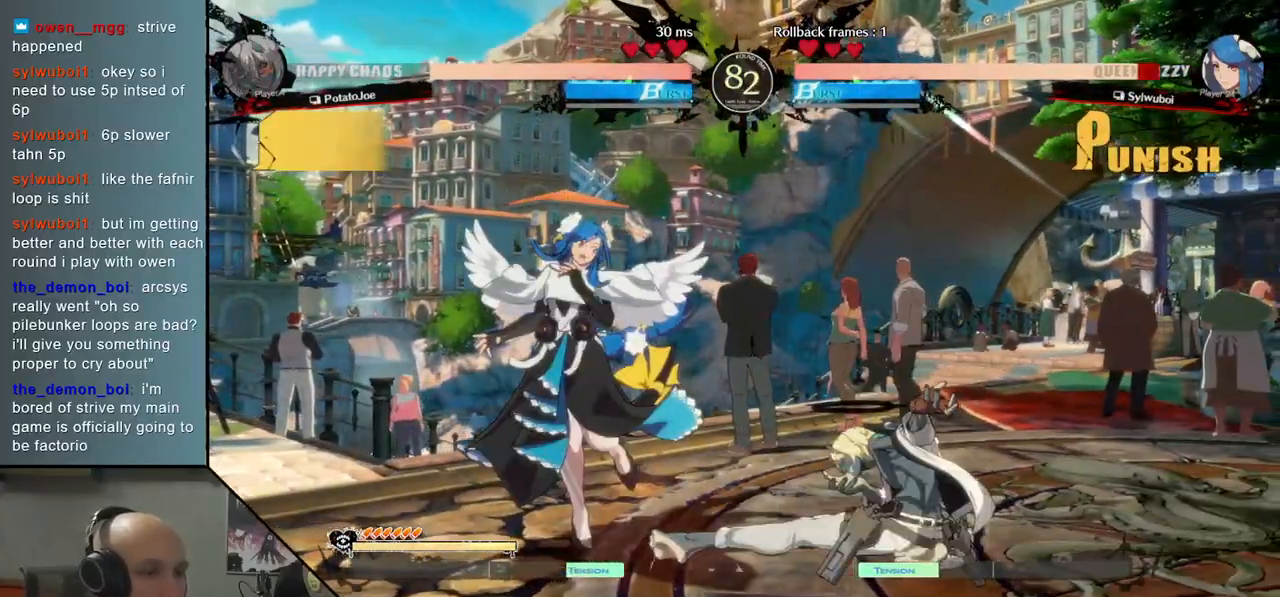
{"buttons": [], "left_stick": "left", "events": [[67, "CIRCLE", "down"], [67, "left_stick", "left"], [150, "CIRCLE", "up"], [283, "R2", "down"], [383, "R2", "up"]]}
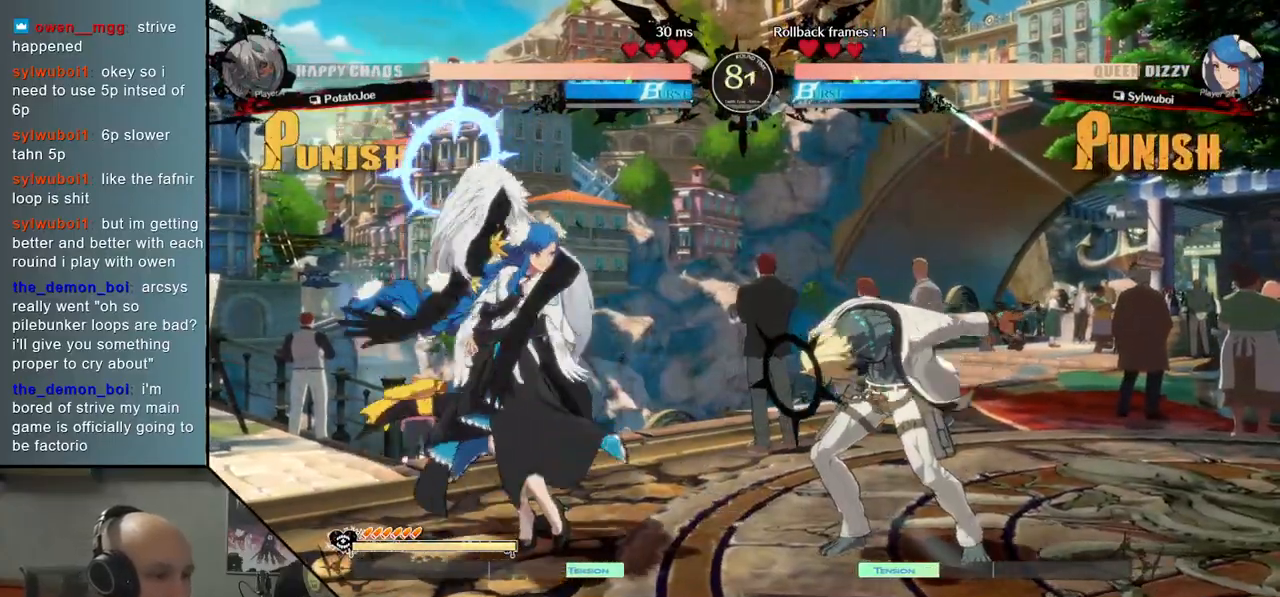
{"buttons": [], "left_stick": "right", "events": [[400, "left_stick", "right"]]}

________________

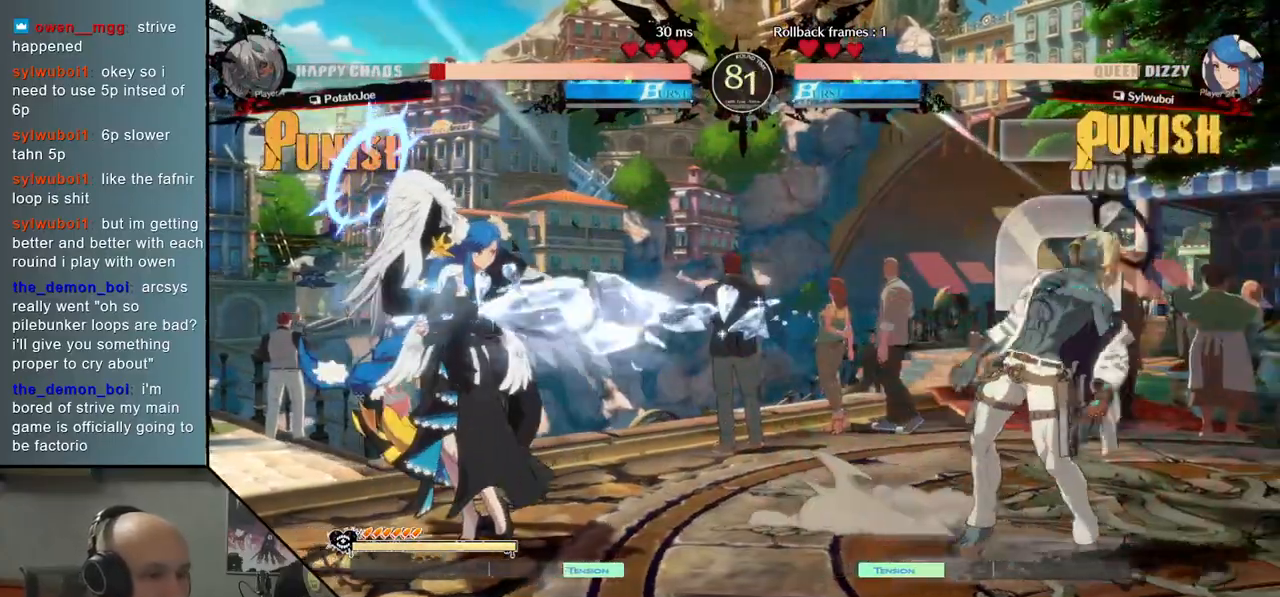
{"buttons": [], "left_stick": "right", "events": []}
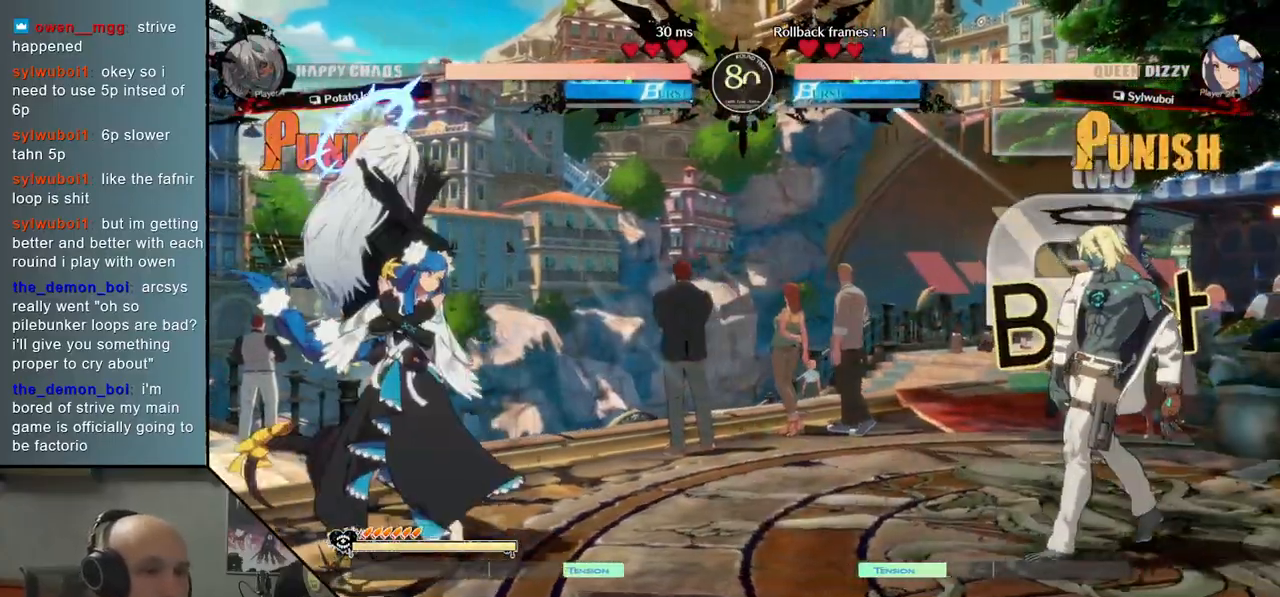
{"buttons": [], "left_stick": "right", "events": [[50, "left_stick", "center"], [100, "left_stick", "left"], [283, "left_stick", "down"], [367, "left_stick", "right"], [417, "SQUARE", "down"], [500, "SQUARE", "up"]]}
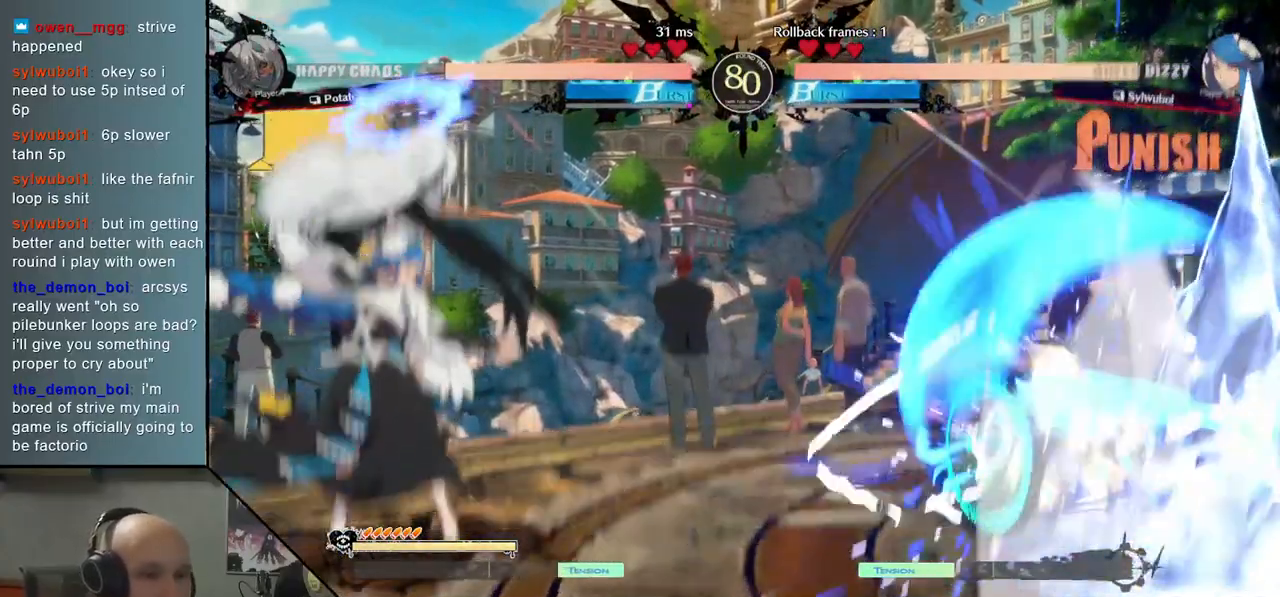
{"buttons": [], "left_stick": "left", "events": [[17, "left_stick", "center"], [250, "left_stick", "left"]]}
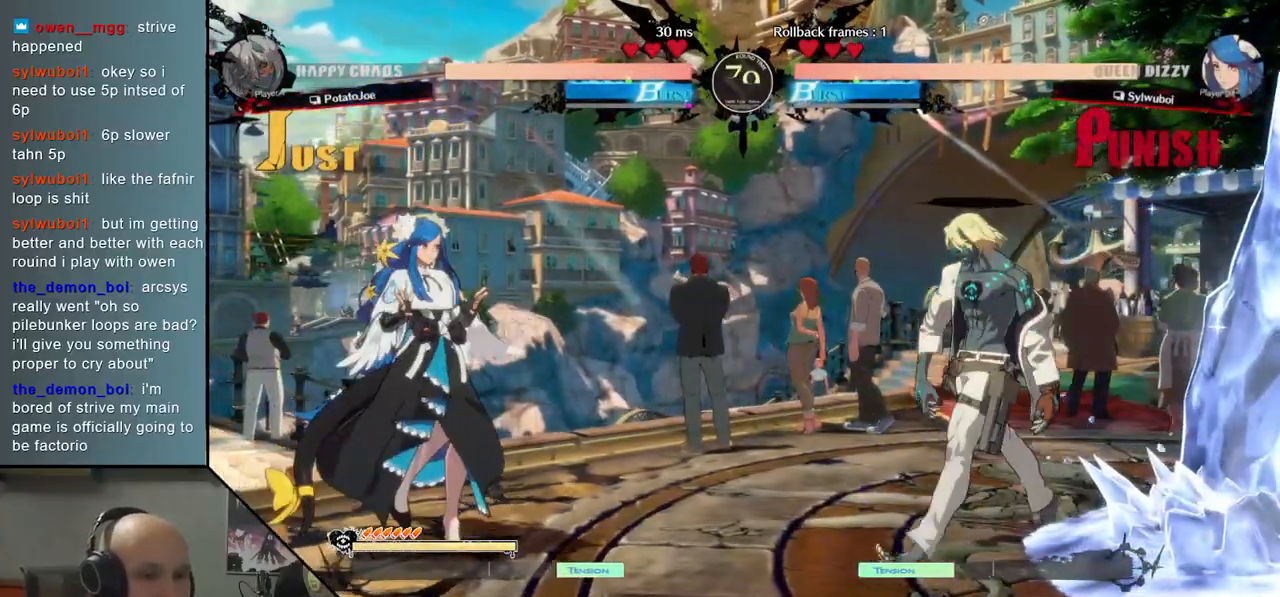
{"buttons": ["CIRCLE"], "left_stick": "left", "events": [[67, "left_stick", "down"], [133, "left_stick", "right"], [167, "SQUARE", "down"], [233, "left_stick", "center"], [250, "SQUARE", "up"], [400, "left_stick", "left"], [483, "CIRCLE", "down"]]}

________________

→ Exercise instructions
Your answer should be one number: how many lines above contain "CIRCLE".

→ Solution to this exercise
2